Tune these values via the ScanConfigManager or by binding them in your plugin's initialization.

Troubleshooting

• I see only some marks rendered even though scanning detected many hits:

  • Make sure the CPU-side Marks struct layout matches the HLSL Marks StructuredBuffer. Field order and sizes must match.
  • Ensure ComputeBuffer is created with the correct stride (use Marshal.SizeOf(typeof(Marks))).
  • Check the instanced shader does not write depth in the fragment stage (writing SV_DEPTH in the fragment can cause depth conflicts and hide instances). Move depth calculation to the vertex stage or remove manual depth writes.

• Rays don't reach high cliffs:

  • Increase sampling_originHeightOffset and sampling_maxDistanceShort.

• Performance concerns:

  • The sampling runs in slices (uses UniTask.Yield() to avoid blocking the main thread). If you increase resolution, consider reducing horizontalCount/verticalCount or lowering sample frequency.
  • Consider limiting how many marks are uploaded to the GPU per frame (e.g. keep only the nearest N marks or prioritize by slope category).

Roadmap — Smarter Terrain Scanner (next major feature)

Planned: an "Intelligent Terrain Scanner" that improves scanning quality while staying performant. High-level goals and design notes:

1. Energy-based propagation model

   • Each discovered sample carries an energy budget (kinetic + potential). Propagation to neighbors consumes energy for distance traveled and for climbing.
   • Branching reduces energy (spawn cost).

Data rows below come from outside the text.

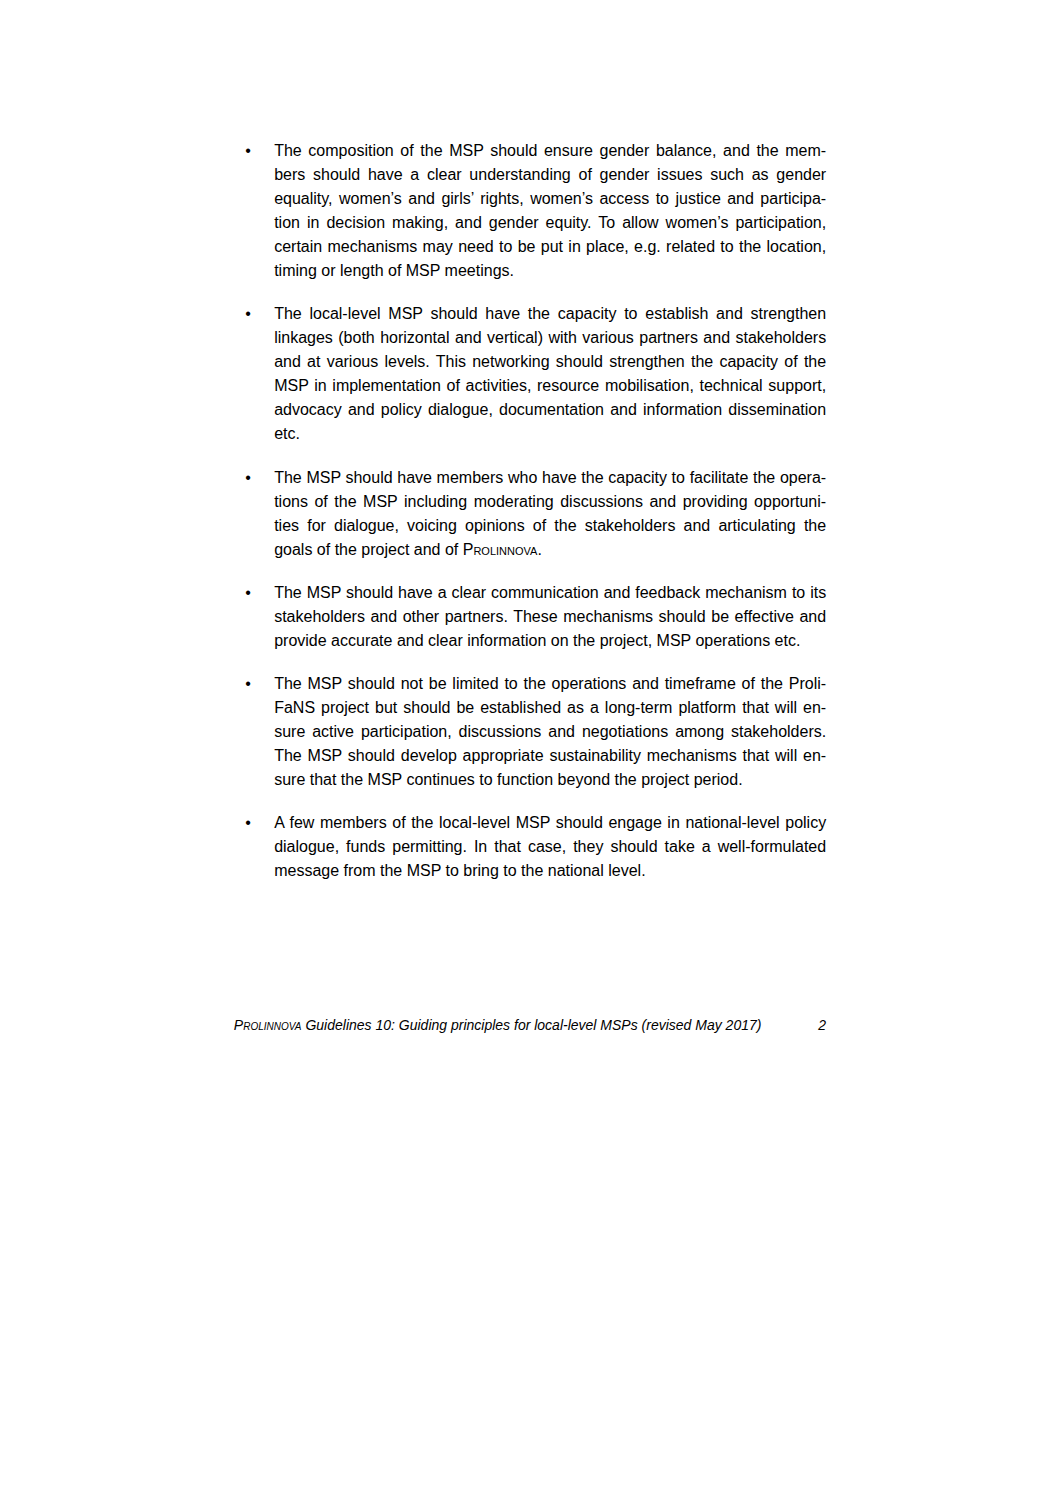The composition of the MSP should ensure gender balance, and the members should have a clear understanding of gender issues such as gender equality, women’s and girls’ rights, women’s access to justice and participation in decision making, and gender equity. To allow women’s participation, certain mechanisms may need to be put in place, e.g. related to the location, timing or length of MSP meetings.
The local-level MSP should have the capacity to establish and strengthen linkages (both horizontal and vertical) with various partners and stakeholders and at various levels. This networking should strengthen the capacity of the MSP in implementation of activities, resource mobilisation, technical support, advocacy and policy dialogue, documentation and information dissemination etc.
The MSP should have members who have the capacity to facilitate the operations of the MSP including moderating discussions and providing opportunities for dialogue, voicing opinions of the stakeholders and articulating the goals of the project and of Prolinnova.
The MSP should have a clear communication and feedback mechanism to its stakeholders and other partners. These mechanisms should be effective and provide accurate and clear information on the project, MSP operations etc.
The MSP should not be limited to the operations and timeframe of the Proli-FaNS project but should be established as a long-term platform that will ensure active participation, discussions and negotiations among stakeholders. The MSP should develop appropriate sustainability mechanisms that will ensure that the MSP continues to function beyond the project period.
A few members of the local-level MSP should engage in national-level policy dialogue, funds permitting. In that case, they should take a well-formulated message from the MSP to bring to the national level.
Prolinnova Guidelines 10: Guiding principles for local-level MSPs (revised May 2017)
2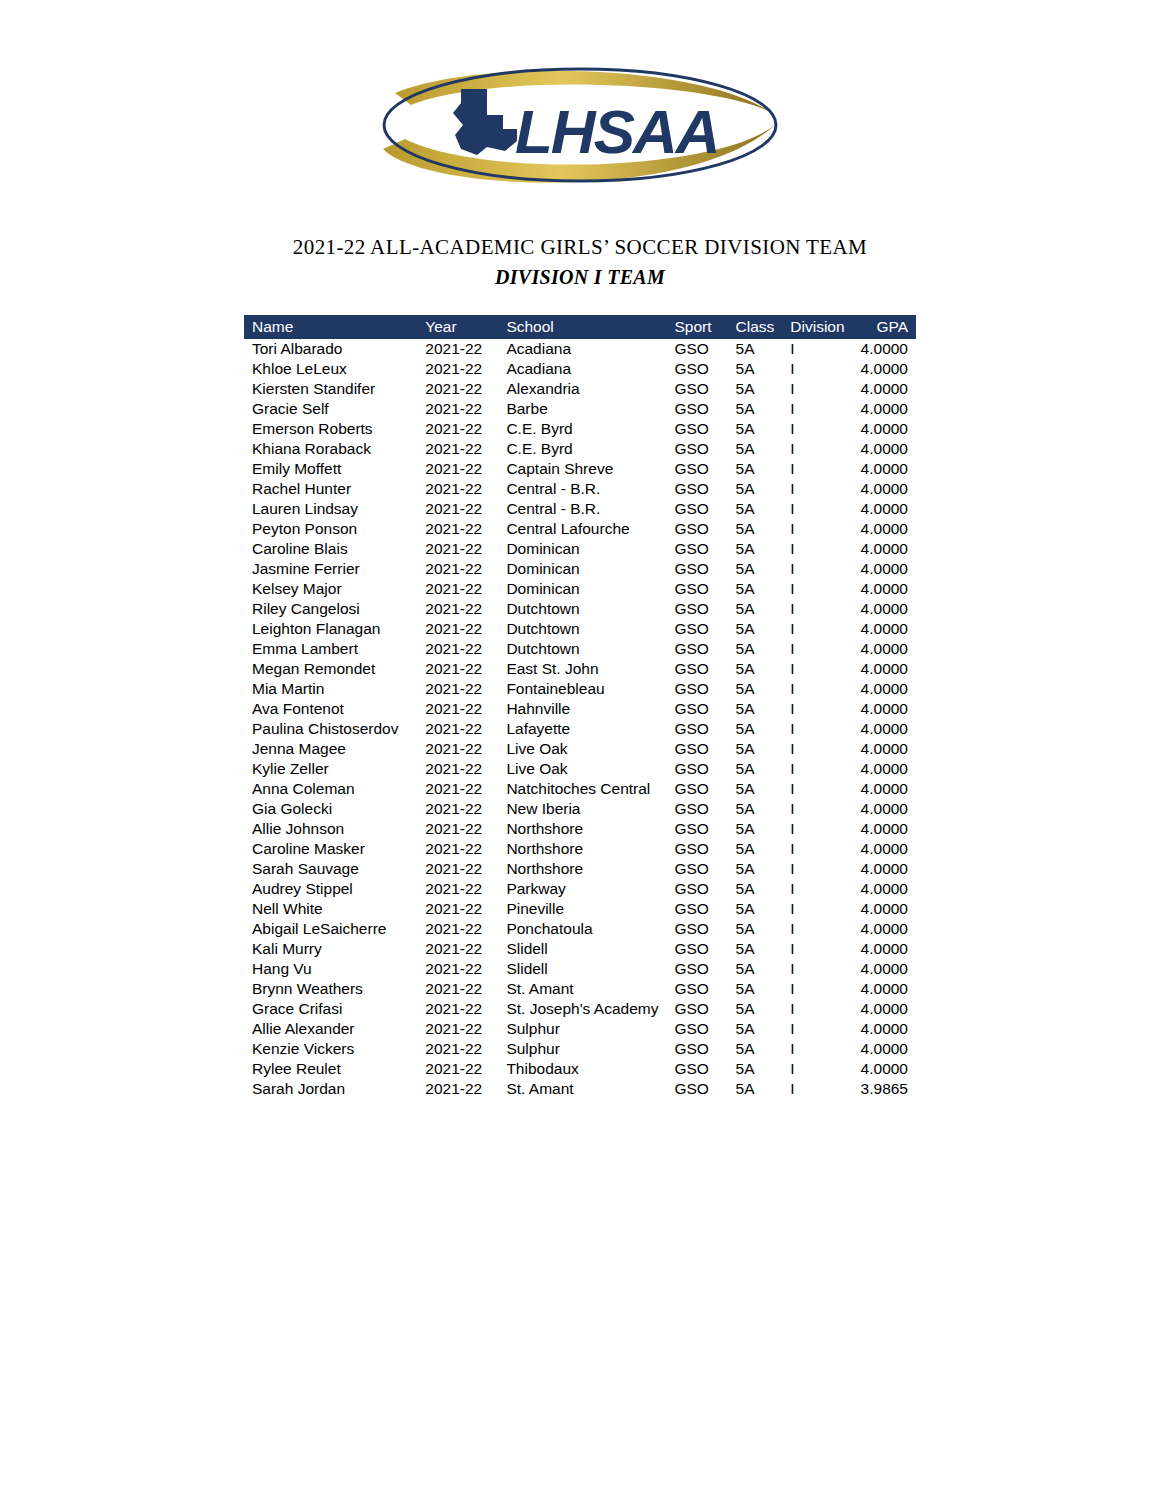LHSAA
2021-22 All-Academic Girls’ Soccer Division Team
Division I Team
| Name | Year | School | Sport | Class | Division | GPA |
| --- | --- | --- | --- | --- | --- | --- |
| Tori Albarado | 2021-22 | Acadiana | GSO | 5A | I | 4.0000 |
| Khloe LeLeux | 2021-22 | Acadiana | GSO | 5A | I | 4.0000 |
| Kiersten Standifer | 2021-22 | Alexandria | GSO | 5A | I | 4.0000 |
| Gracie Self | 2021-22 | Barbe | GSO | 5A | I | 4.0000 |
| Emerson Roberts | 2021-22 | C.E. Byrd | GSO | 5A | I | 4.0000 |
| Khiana Roraback | 2021-22 | C.E. Byrd | GSO | 5A | I | 4.0000 |
| Emily Moffett | 2021-22 | Captain Shreve | GSO | 5A | I | 4.0000 |
| Rachel Hunter | 2021-22 | Central - B.R. | GSO | 5A | I | 4.0000 |
| Lauren Lindsay | 2021-22 | Central - B.R. | GSO | 5A | I | 4.0000 |
| Peyton Ponson | 2021-22 | Central Lafourche | GSO | 5A | I | 4.0000 |
| Caroline Blais | 2021-22 | Dominican | GSO | 5A | I | 4.0000 |
| Jasmine Ferrier | 2021-22 | Dominican | GSO | 5A | I | 4.0000 |
| Kelsey Major | 2021-22 | Dominican | GSO | 5A | I | 4.0000 |
| Riley Cangelosi | 2021-22 | Dutchtown | GSO | 5A | I | 4.0000 |
| Leighton Flanagan | 2021-22 | Dutchtown | GSO | 5A | I | 4.0000 |
| Emma Lambert | 2021-22 | Dutchtown | GSO | 5A | I | 4.0000 |
| Megan Remondet | 2021-22 | East St. John | GSO | 5A | I | 4.0000 |
| Mia Martin | 2021-22 | Fontainebleau | GSO | 5A | I | 4.0000 |
| Ava Fontenot | 2021-22 | Hahnville | GSO | 5A | I | 4.0000 |
| Paulina Chistoserdov | 2021-22 | Lafayette | GSO | 5A | I | 4.0000 |
| Jenna Magee | 2021-22 | Live Oak | GSO | 5A | I | 4.0000 |
| Kylie Zeller | 2021-22 | Live Oak | GSO | 5A | I | 4.0000 |
| Anna Coleman | 2021-22 | Natchitoches Central | GSO | 5A | I | 4.0000 |
| Gia Golecki | 2021-22 | New Iberia | GSO | 5A | I | 4.0000 |
| Allie Johnson | 2021-22 | Northshore | GSO | 5A | I | 4.0000 |
| Caroline Masker | 2021-22 | Northshore | GSO | 5A | I | 4.0000 |
| Sarah Sauvage | 2021-22 | Northshore | GSO | 5A | I | 4.0000 |
| Audrey Stippel | 2021-22 | Parkway | GSO | 5A | I | 4.0000 |
| Nell White | 2021-22 | Pineville | GSO | 5A | I | 4.0000 |
| Abigail LeSaicherre | 2021-22 | Ponchatoula | GSO | 5A | I | 4.0000 |
| Kali Murry | 2021-22 | Slidell | GSO | 5A | I | 4.0000 |
| Hang Vu | 2021-22 | Slidell | GSO | 5A | I | 4.0000 |
| Brynn Weathers | 2021-22 | St. Amant | GSO | 5A | I | 4.0000 |
| Grace Crifasi | 2021-22 | St. Joseph's Academy | GSO | 5A | I | 4.0000 |
| Allie Alexander | 2021-22 | Sulphur | GSO | 5A | I | 4.0000 |
| Kenzie Vickers | 2021-22 | Sulphur | GSO | 5A | I | 4.0000 |
| Rylee Reulet | 2021-22 | Thibodaux | GSO | 5A | I | 4.0000 |
| Sarah Jordan | 2021-22 | St. Amant | GSO | 5A | I | 3.9865 |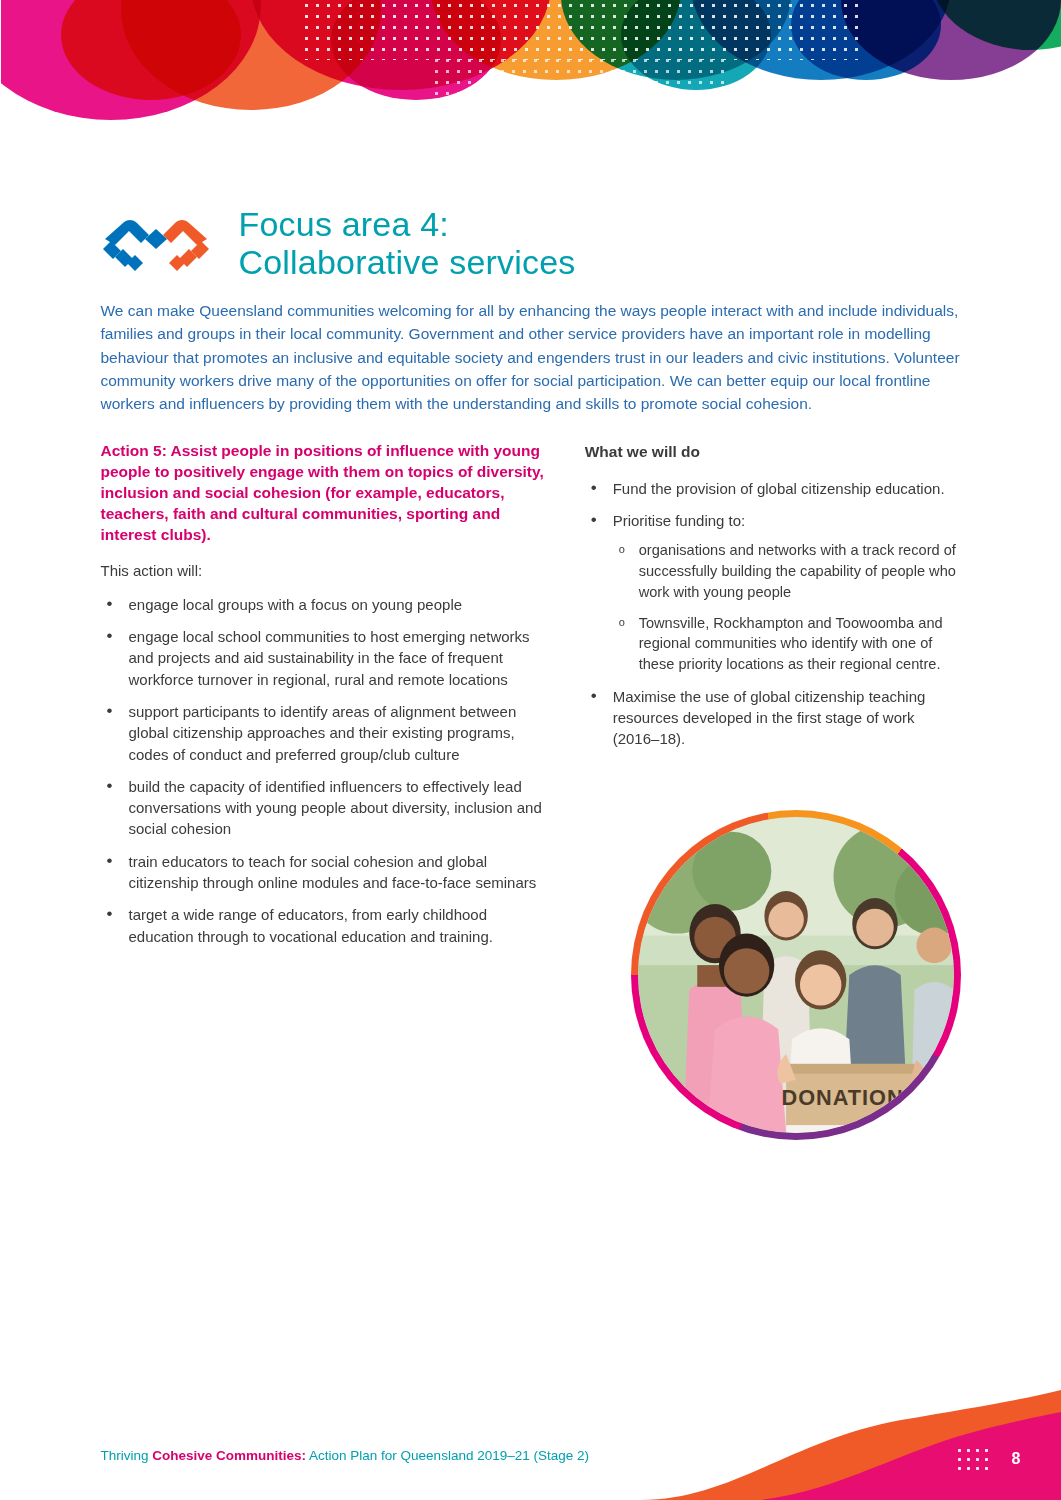Focus area 4:
Collaborative services
We can make Queensland communities welcoming for all by enhancing the ways people interact with and include individuals, families and groups in their local community. Government and other service providers have an important role in modelling behaviour that promotes an inclusive and equitable society and engenders trust in our leaders and civic institutions. Volunteer community workers drive many of the opportunities on offer for social participation. We can better equip our local frontline workers and influencers by providing them with the understanding and skills to promote social cohesion.
Action 5: Assist people in positions of influence with young people to positively engage with them on topics of diversity, inclusion and social cohesion (for example, educators, teachers, faith and cultural communities, sporting and interest clubs).
This action will:
engage local groups with a focus on young people
engage local school communities to host emerging networks and projects and aid sustainability in the face of frequent workforce turnover in regional, rural and remote locations
support participants to identify areas of alignment between global citizenship approaches and their existing programs, codes of conduct and preferred group/club culture
build the capacity of identified influencers to effectively lead conversations with young people about diversity, inclusion and social cohesion
train educators to teach for social cohesion and global citizenship through online modules and face-to-face seminars
target a wide range of educators, from early childhood education through to vocational education and training.
What we will do
Fund the provision of global citizenship education.
Prioritise funding to:
organisations and networks with a track record of successfully building the capability of people who work with young people
Townsville, Rockhampton and Toowoomba and regional communities who identify with one of these priority locations as their regional centre.
Maximise the use of global citizenship teaching resources developed in the first stage of work (2016–18).
DONATIONS
8
Thriving Cohesive Communities: Action Plan for Queensland 2019–21 (Stage 2)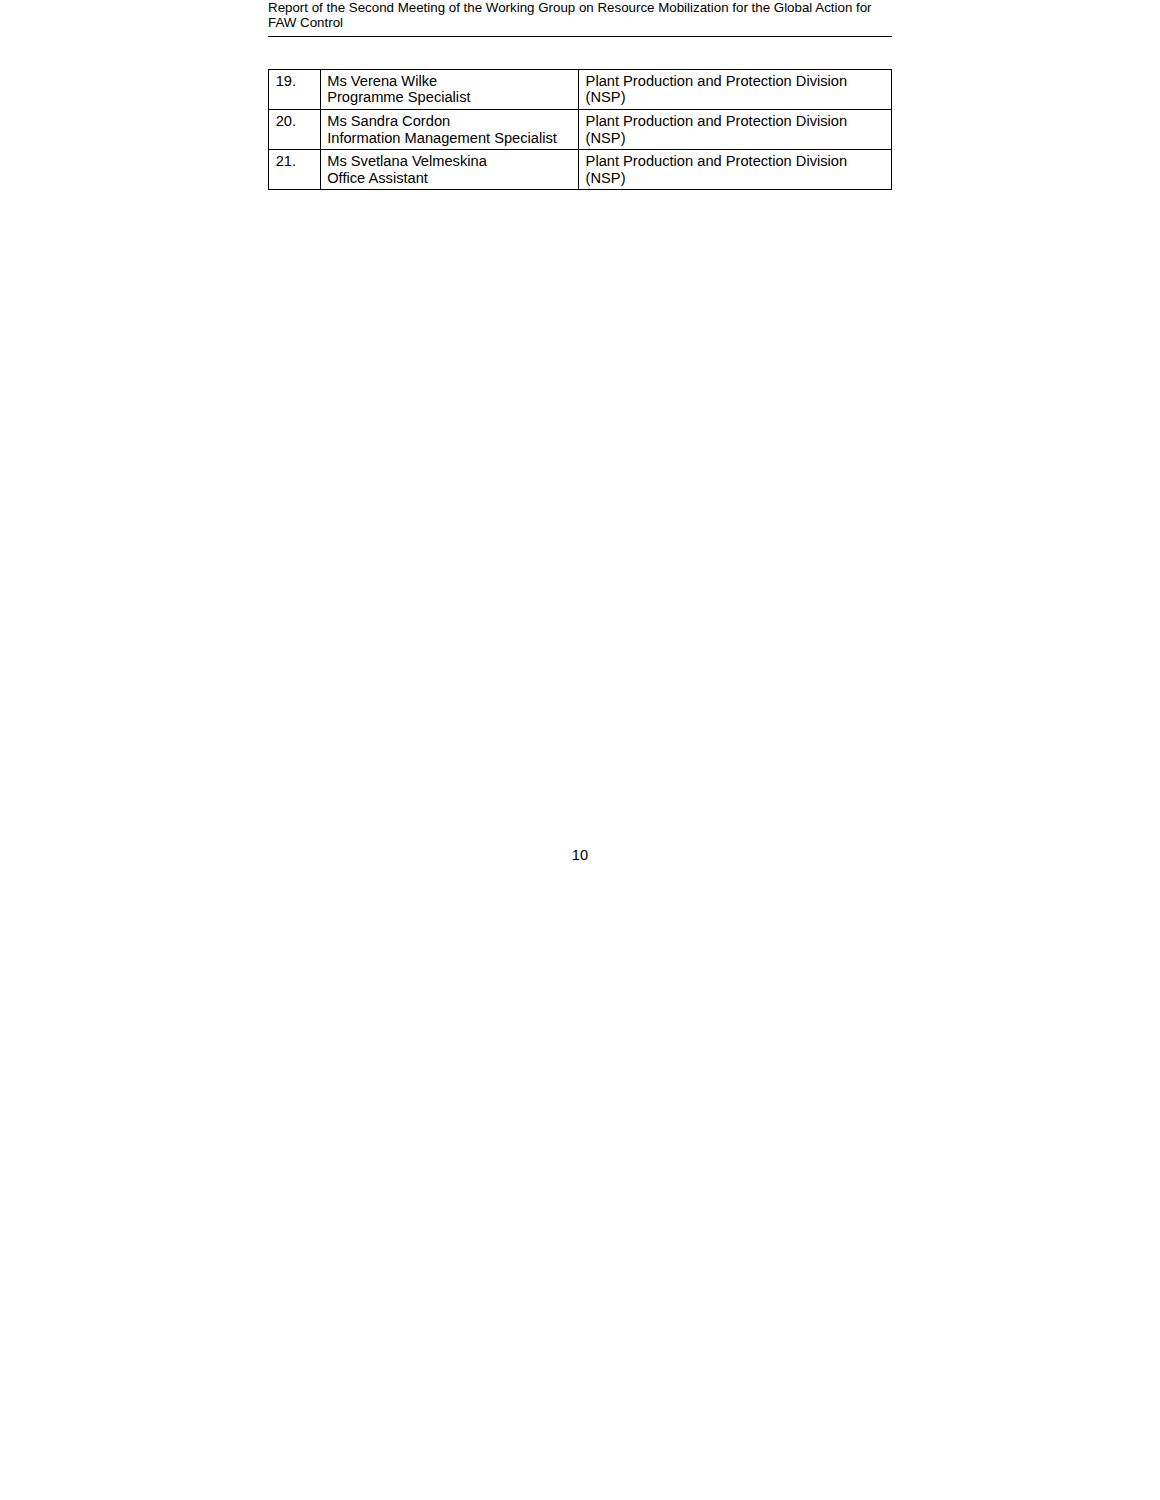Report of the Second Meeting of the Working Group on Resource Mobilization for the Global Action for FAW Control
| 19. | Ms Verena Wilke Programme Specialist | Plant Production and Protection Division (NSP) |
| 20. | Ms Sandra Cordon Information Management Specialist | Plant Production and Protection Division (NSP) |
| 21. | Ms Svetlana Velmeskina Office Assistant | Plant Production and Protection Division (NSP) |
10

A cell is revisited only if arriving with strictly more remaining energy (best-energy rule).

2. Priority-driven exploration

   • Replace the plain FIFO propagation queue with a priority queue sorted by remaining energy (prefer uphill, higher-energy fronts) so the algorithm finds viable ascent routes sooner.

3. Quantized, memory-efficient state

   • Store per-cell discovered heights as quantized keys (e.g. 0.1m precision) in HashSets to avoid float equality problems and to reduce duplicates.

4. Safety & termination

   • Global processed-count cap and local energy thresholds to prevent runaway propagation in caves or dense geometry.

5. Runtime tuning and visualization

   • Expose energy parameters and propagation limits in ScanConfig so users can tune behavior.
   • Add an optional debug overlay to visualize propagation fronts, queued items, and per-cell best-energy values.

Why this helps:

• It prevents infinite propagation in complex geometry (caves/overhangs).
• It prioritizes realistic uphill routes, helping scans find reachable ground rather than flooding every neighboring cell.
• It keeps performance predictable and tunable.

Contributing

Contributions, issues, and suggestions are welcome. When opening a PR:

• Explain the problem or feature and include screenshots or logs if relevant.
• Keep changes focused; large refactors are easier to review if split into smaller PRs.

License

This project is licensed under the terms in LICENSE.